**PROMPT**: The records below must be written out exactly, with every picture left behind.

**RECORD EXCERPTS**:
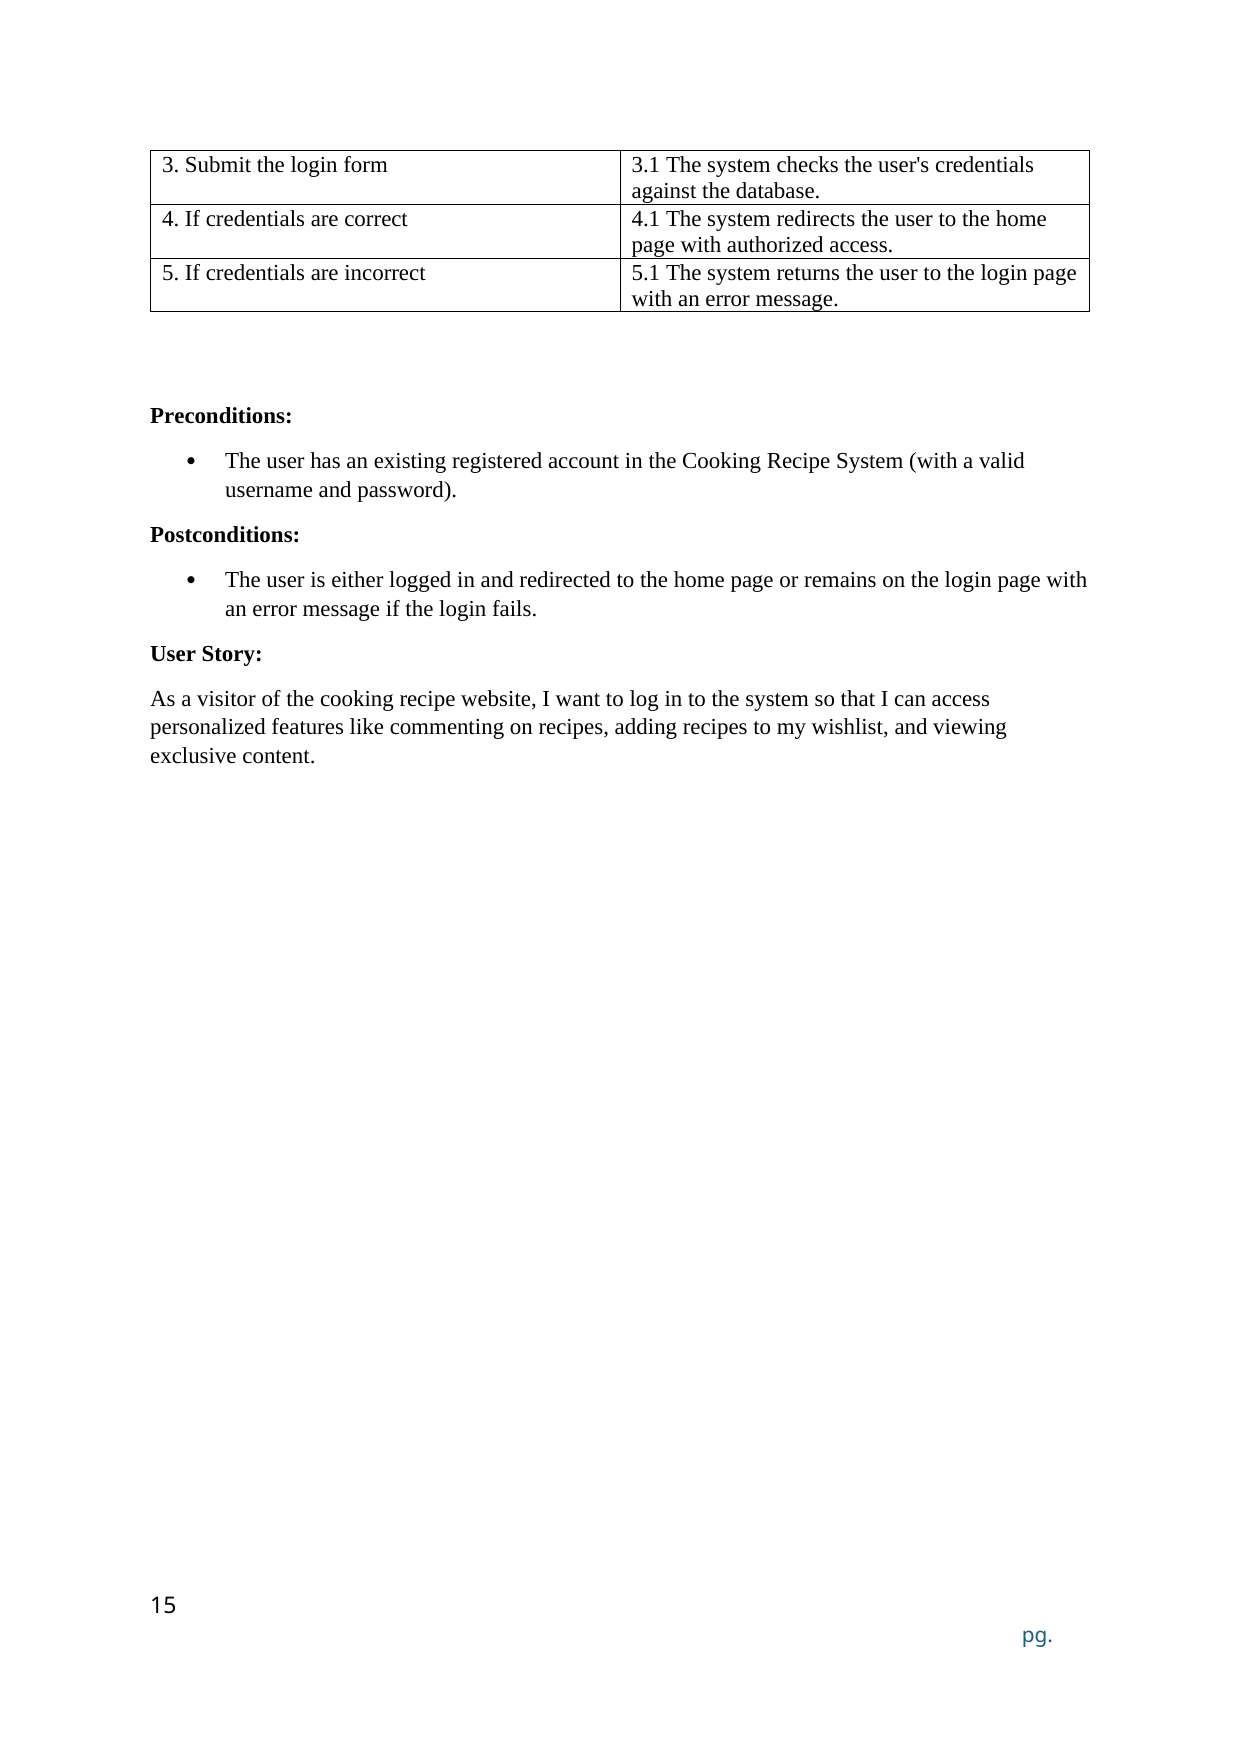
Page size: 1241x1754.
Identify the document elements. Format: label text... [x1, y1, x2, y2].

table_cell 3.1 The system checks the user's credentials against the database. [621, 151, 1089, 204]
text Preconditions: [150, 402, 1090, 429]
text As a visitor of the cooking recipe website, I want to log in to the system so that I can access personalized features like commenting on recipes, adding recipes to my wishlist, and viewing exclusive content. [150, 685, 1090, 768]
text Postconditions: [150, 521, 1090, 547]
list The user is either logged in and redirected to the home page or remains on the login page with an error message if the login fails. [187, 566, 1090, 621]
table_cell 4. If credentials are correct [151, 205, 620, 257]
table_cell 4.1 The system redirects the user to the home page with authorized access. [621, 205, 1089, 257]
table_cell 3. Submit the login form [151, 151, 620, 204]
table_cell 5. If credentials are incorrect [151, 259, 620, 311]
list The user has an existing registered account in the Cooking Recipe System (with a valid username and password). [187, 448, 1090, 502]
text User Story: [150, 640, 1090, 666]
table_cell 5.1 The system returns the user to the login page with an error message. [621, 259, 1089, 311]
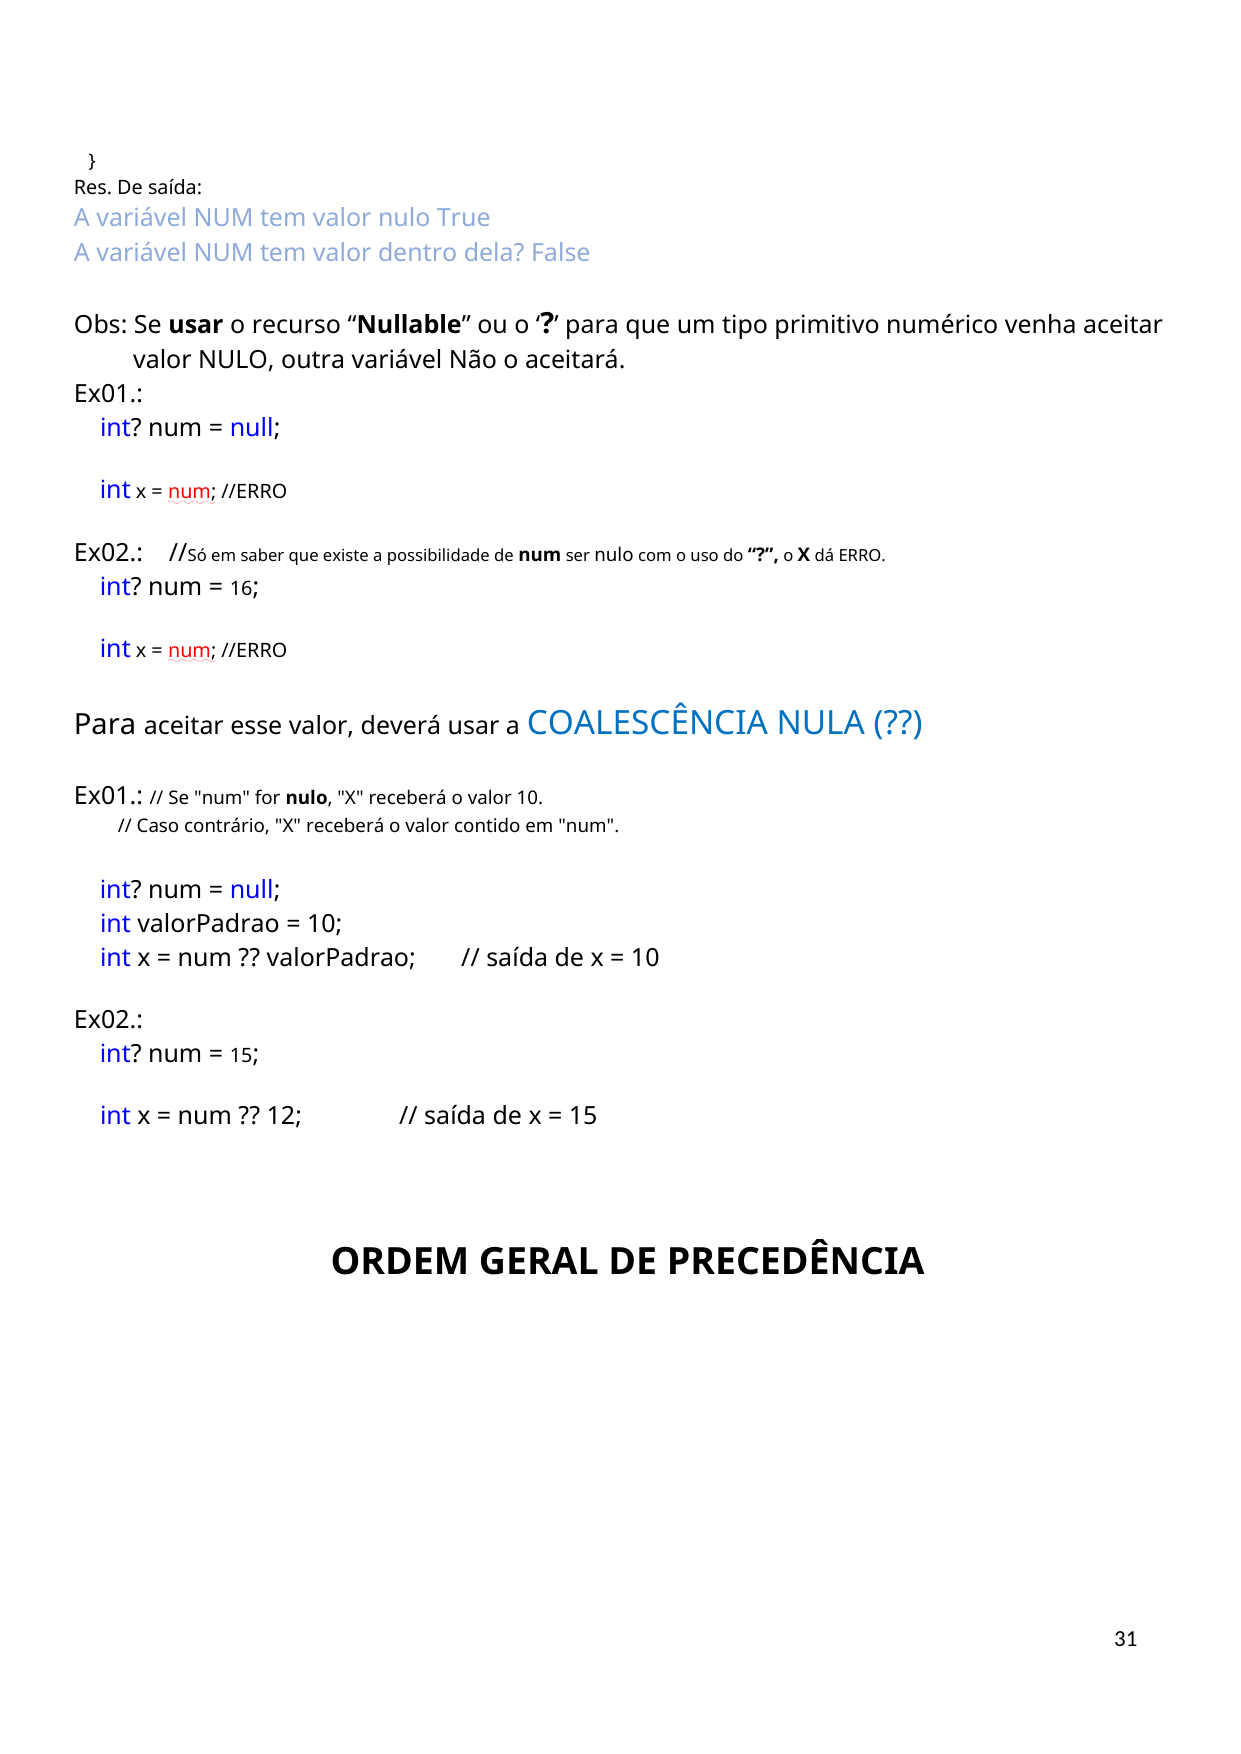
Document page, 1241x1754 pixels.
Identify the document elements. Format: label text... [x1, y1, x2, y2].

text A variável NUM tem valor dentro dela? False [74, 234, 1181, 268]
text int? num = null; [74, 872, 1181, 906]
text int? num = 16; [74, 568, 1181, 602]
text int x = num ?? 12; // saída de x = 15 [74, 1098, 1181, 1132]
text int? num = null; [74, 410, 1181, 444]
text Res. De saída: [74, 173, 1181, 200]
text int? num = 15; [74, 1036, 1181, 1070]
text int x = num; //ERRO [74, 472, 1181, 506]
text int x = num; //ERRO [74, 630, 1181, 664]
text Ex01.: [74, 376, 1181, 410]
text Obs: Se usar o recurso “Nullable” ou o ‘?’ para que um tipo primitivo numérico venha aceitar valor NULO, outra variável Não o aceitará. [74, 302, 1181, 376]
text Ex01.: // Se "num" for nulo, "X" receberá o valor 10. [74, 778, 1181, 812]
text Ex02.: [74, 1002, 1181, 1036]
text Para aceitar esse valor, deverá usar a COALESCÊNCIA NULA (??) [74, 698, 1181, 744]
text Ex02.: //Só em saber que existe a possibilidade de num ser nulo com o uso do “?”, o X dá ERRO. [74, 534, 1181, 568]
text int x = num ?? valorPadrao; // saída de x = 10 [74, 940, 1181, 974]
text ORDEM GERAL DE PRECEDÊNCIA [74, 1234, 1181, 1285]
text A variável NUM tem valor nulo True [74, 200, 1181, 234]
text int valorPadrao = 10; [74, 906, 1181, 940]
text } [74, 148, 1181, 173]
text // Caso contrário, "X" receberá o valor contido em "num". [74, 812, 1240, 838]
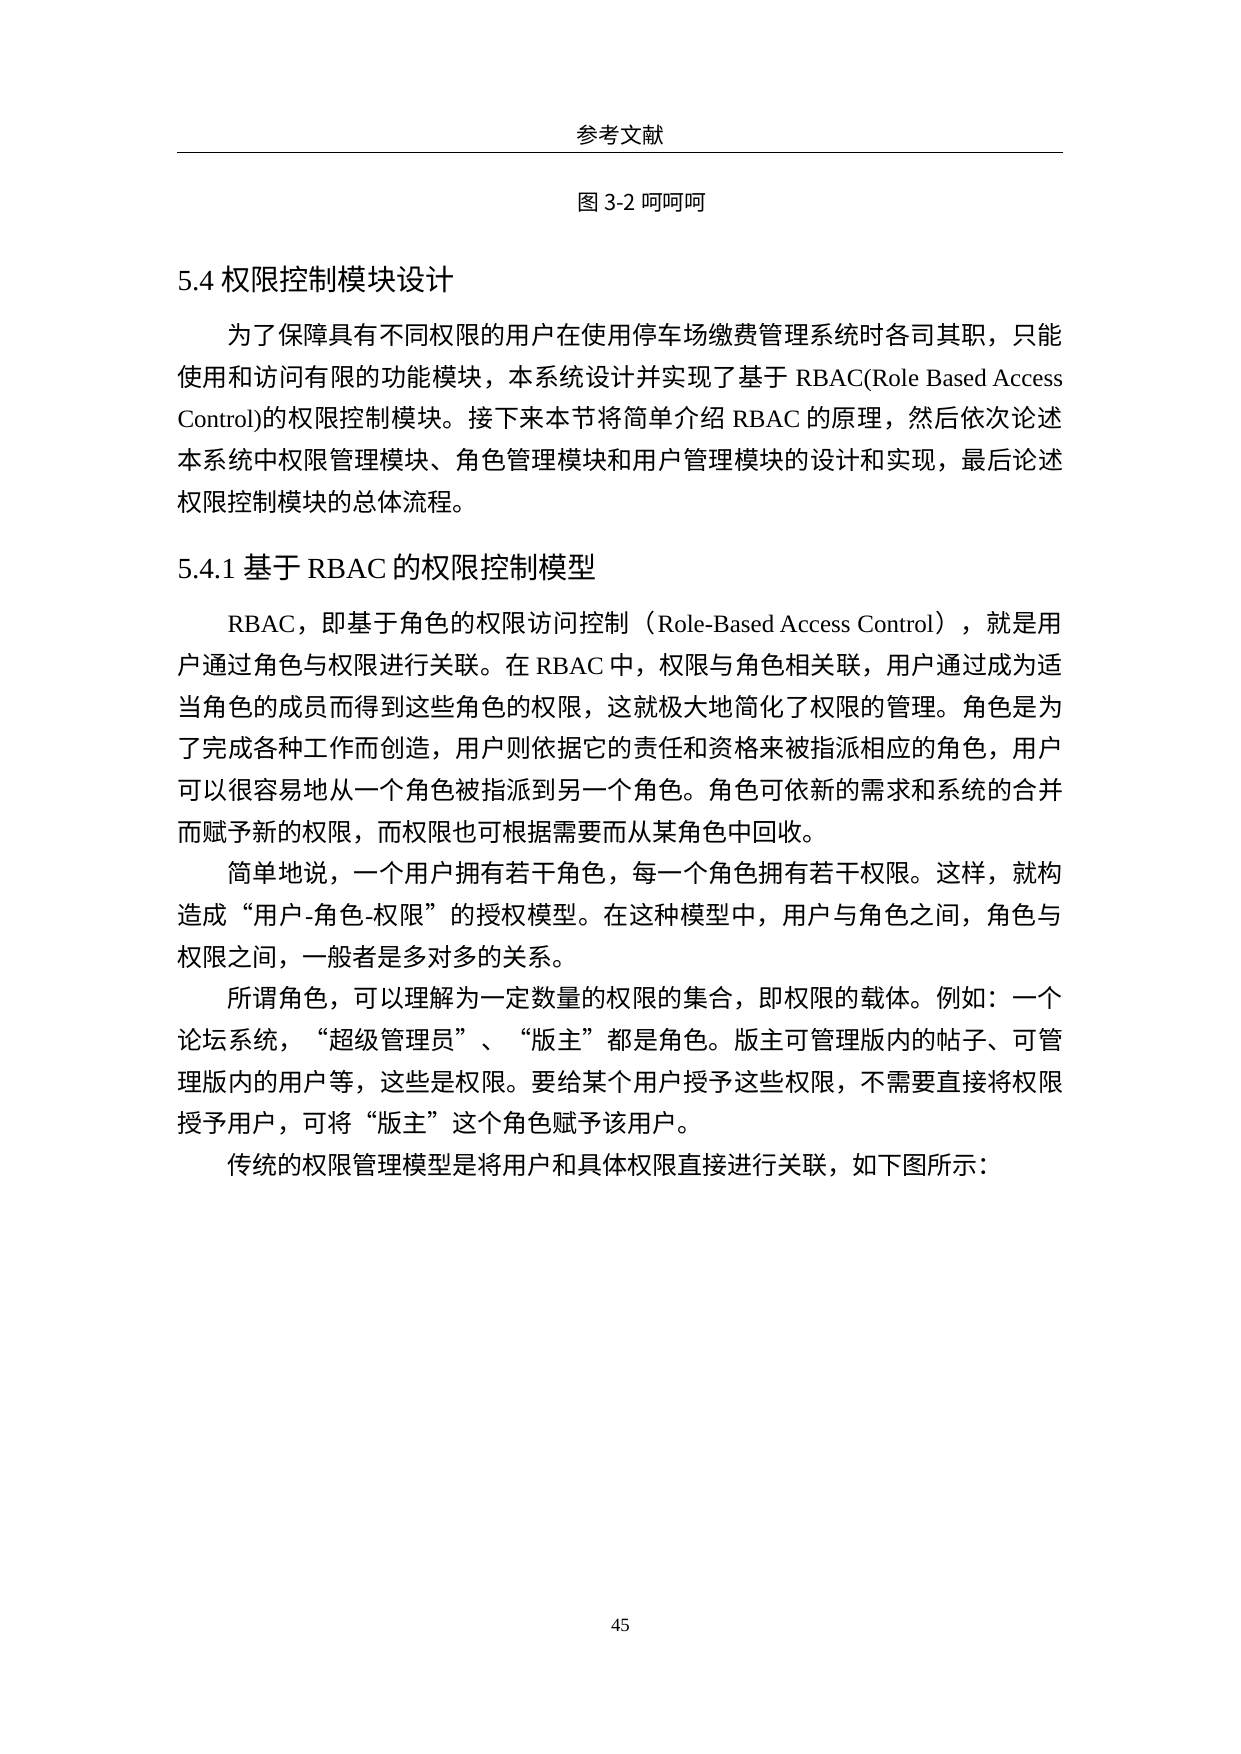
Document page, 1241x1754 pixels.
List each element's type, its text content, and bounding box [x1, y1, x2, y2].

**SOLUTION FOR THIS TASK**:
Page size: 1241x1754.
Identify the document elements. Format: label text... [x1, y1, x2, y2].

table_cell 3.1 The system checks the user's credentials against the database. [621, 151, 1089, 204]
text Preconditions: [150, 402, 1090, 429]
text As a visitor of the cooking recipe website, I want to log in to the system so that I can access personalized features like commenting on recipes, adding recipes to my wishlist, and viewing exclusive content. [150, 685, 1090, 768]
text Postconditions: [150, 521, 1090, 547]
list The user is either logged in and redirected to the home page or remains on the login page with an error message if the login fails. [187, 566, 1090, 621]
table_cell 4. If credentials are correct [151, 205, 620, 257]
table_cell 4.1 The system redirects the user to the home page with authorized access. [621, 205, 1089, 257]
table_cell 3. Submit the login form [151, 151, 620, 204]
table_cell 5. If credentials are incorrect [151, 259, 620, 311]
list The user has an existing registered account in the Cooking Recipe System (with a valid username and password). [187, 448, 1090, 502]
text User Story: [150, 640, 1090, 666]
table_cell 5.1 The system returns the user to the login page with an error message. [621, 259, 1089, 311]
Document page, 1241x1754 pixels.
Identify the document elements. Format: label text... [x1, y1, x2, y2].

text A variável NUM tem valor dentro dela? False [74, 234, 1181, 268]
text int? num = null; [74, 872, 1181, 906]
text int? num = 16; [74, 568, 1181, 602]
text int x = num ?? 12; // saída de x = 15 [74, 1098, 1181, 1132]
text int? num = null; [74, 410, 1181, 444]
text Res. De saída: [74, 173, 1181, 200]
text int? num = 15; [74, 1036, 1181, 1070]
text int x = num; //ERRO [74, 472, 1181, 506]
text int x = num; //ERRO [74, 630, 1181, 664]
text Ex01.: [74, 376, 1181, 410]
text Obs: Se usar o recurso “Nullable” ou o ‘?’ para que um tipo primitivo numérico venha aceitar valor NULO, outra variável Não o aceitará. [74, 302, 1181, 376]
text Ex01.: // Se "num" for nulo, "X" receberá o valor 10. [74, 778, 1181, 812]
text Ex02.: [74, 1002, 1181, 1036]
text Para aceitar esse valor, deverá usar a COALESCÊNCIA NULA (??) [74, 698, 1181, 744]
text Ex02.: //Só em saber que existe a possibilidade de num ser nulo com o uso do “?”, o X dá ERRO. [74, 534, 1181, 568]
text int x = num ?? valorPadrao; // saída de x = 10 [74, 940, 1181, 974]
text ORDEM GERAL DE PRECEDÊNCIA [74, 1234, 1181, 1285]
text A variável NUM tem valor nulo True [74, 200, 1181, 234]
text int valorPadrao = 10; [74, 906, 1181, 940]
text } [74, 148, 1181, 173]
text // Caso contrário, "X" receberá o valor contido em "num". [74, 812, 1240, 838]
Document page, 1241x1754 pixels.
List each element's type, its text content, and bounding box [x1, y1, x2, y2].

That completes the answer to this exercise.